Una condición para avanzar en el conocimiento de lo social es saber hacer las preguntas adecuadas, y aprender sobre los límites tanto de lo que conocemos como de las teorías desde las que tratamos de conocer. La filosofía resulta aquí, un tanto paradójicamente, una disciplina muy útil.

Hoy la teoría de la ciencia nos viene a indicar que no hay hechos puros, sino que éstos están siempre cargados de teoría (de distintas teorías). Y la práctica parece indicarnos que la moralidad y la política remiten siempre a lo contingente y a una estructura lógica trágica,es decir, que enfrenta valores irreconciliables y muchas veces incomparables.
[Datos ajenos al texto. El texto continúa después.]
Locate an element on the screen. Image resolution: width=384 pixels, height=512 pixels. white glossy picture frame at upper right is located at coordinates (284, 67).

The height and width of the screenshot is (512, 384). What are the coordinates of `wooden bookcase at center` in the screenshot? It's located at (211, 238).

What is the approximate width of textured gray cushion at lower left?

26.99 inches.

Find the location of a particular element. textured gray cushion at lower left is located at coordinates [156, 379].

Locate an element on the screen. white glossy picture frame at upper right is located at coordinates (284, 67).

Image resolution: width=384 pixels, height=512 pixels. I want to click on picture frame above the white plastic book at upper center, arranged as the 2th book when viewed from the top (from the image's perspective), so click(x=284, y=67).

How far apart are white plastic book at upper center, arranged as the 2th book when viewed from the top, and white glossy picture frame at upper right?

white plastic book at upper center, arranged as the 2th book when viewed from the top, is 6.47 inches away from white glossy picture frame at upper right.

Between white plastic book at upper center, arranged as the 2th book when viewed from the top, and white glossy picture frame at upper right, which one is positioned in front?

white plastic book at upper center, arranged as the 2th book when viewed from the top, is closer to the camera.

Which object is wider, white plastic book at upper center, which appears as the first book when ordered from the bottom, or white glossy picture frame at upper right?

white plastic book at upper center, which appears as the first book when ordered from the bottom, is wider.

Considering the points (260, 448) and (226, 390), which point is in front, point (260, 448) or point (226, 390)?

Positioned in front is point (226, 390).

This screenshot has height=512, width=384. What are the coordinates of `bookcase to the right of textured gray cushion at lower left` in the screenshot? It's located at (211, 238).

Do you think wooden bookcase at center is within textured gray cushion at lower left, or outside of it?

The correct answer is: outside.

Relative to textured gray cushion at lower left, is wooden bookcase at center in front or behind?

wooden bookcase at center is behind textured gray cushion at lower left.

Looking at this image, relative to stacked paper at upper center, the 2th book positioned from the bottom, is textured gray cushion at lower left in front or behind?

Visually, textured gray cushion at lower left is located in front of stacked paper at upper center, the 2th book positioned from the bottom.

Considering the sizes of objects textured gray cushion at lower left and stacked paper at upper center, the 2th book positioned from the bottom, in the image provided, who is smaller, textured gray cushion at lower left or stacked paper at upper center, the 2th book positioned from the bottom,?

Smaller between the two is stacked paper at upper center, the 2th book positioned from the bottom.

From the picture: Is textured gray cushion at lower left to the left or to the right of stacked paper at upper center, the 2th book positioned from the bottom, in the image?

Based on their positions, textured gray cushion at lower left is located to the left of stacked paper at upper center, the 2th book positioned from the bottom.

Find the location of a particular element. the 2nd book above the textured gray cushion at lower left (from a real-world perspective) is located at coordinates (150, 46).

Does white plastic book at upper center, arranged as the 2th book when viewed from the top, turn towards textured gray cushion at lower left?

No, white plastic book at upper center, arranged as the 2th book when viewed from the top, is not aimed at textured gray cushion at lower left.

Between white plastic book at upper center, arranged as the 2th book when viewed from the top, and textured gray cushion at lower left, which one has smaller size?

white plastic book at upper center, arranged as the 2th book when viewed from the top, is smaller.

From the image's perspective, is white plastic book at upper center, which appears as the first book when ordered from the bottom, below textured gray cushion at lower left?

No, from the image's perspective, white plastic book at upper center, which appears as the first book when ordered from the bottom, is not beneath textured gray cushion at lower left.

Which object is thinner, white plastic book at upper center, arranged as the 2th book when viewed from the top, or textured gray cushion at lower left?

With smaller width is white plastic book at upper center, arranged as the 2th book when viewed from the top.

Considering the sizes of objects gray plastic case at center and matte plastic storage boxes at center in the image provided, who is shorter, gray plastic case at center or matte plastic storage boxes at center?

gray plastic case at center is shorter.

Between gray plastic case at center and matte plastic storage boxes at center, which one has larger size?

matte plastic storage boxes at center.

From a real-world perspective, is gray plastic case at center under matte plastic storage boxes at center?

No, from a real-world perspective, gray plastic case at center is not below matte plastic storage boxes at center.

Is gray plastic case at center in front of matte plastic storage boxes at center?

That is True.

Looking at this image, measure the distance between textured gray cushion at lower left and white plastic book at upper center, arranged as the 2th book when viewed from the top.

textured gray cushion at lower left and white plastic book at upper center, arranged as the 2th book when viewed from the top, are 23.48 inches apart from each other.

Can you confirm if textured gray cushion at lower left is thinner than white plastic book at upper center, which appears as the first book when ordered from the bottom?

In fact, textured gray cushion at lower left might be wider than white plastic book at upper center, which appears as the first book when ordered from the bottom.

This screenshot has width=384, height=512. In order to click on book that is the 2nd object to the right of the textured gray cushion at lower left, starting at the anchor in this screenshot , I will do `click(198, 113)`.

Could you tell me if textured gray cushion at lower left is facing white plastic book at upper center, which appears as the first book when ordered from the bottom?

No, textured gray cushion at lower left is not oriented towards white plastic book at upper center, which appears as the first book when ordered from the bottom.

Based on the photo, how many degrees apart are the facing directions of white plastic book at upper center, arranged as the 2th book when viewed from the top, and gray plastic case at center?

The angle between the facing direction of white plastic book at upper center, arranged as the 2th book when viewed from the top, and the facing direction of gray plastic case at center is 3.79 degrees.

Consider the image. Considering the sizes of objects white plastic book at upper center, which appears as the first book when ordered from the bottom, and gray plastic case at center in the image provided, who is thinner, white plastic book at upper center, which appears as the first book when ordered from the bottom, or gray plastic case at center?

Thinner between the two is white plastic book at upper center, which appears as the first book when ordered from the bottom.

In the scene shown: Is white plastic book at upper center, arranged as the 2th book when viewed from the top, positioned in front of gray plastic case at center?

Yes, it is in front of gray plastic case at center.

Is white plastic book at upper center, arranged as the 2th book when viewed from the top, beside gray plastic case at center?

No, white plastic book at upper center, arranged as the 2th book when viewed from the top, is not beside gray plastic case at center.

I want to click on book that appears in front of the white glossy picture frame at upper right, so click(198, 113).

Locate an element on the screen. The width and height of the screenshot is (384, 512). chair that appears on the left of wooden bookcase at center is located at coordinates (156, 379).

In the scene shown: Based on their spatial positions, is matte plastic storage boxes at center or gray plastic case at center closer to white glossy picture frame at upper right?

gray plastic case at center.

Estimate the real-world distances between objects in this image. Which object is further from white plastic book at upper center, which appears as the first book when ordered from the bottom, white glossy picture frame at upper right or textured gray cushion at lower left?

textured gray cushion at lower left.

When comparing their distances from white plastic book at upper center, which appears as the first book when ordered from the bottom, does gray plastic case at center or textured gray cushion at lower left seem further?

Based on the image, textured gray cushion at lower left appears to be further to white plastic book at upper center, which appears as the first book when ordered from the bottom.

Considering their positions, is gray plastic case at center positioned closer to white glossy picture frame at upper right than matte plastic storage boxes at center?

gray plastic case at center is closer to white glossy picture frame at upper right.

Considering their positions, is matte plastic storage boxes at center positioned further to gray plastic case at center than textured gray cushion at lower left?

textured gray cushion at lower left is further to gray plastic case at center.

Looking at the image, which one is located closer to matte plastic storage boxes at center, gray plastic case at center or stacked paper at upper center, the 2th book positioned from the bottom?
Una vez asegurado lo más básico en términos morales -rehuir la anarquía y el despotismo, en términos clásicos; garantizar los derechos humanos, en términos modernos-, los valores se muestran contradictorios y resistentes a cualquier jerarquización universal. "La justicia es discordia", decía Heráclito. Y en el ámbito político, cuando se ha pretendido saber qué es la justicia, ello no nos ha hecho más justos (Aristóteles). Muchas veces más bien ha ocurrido lo contrario.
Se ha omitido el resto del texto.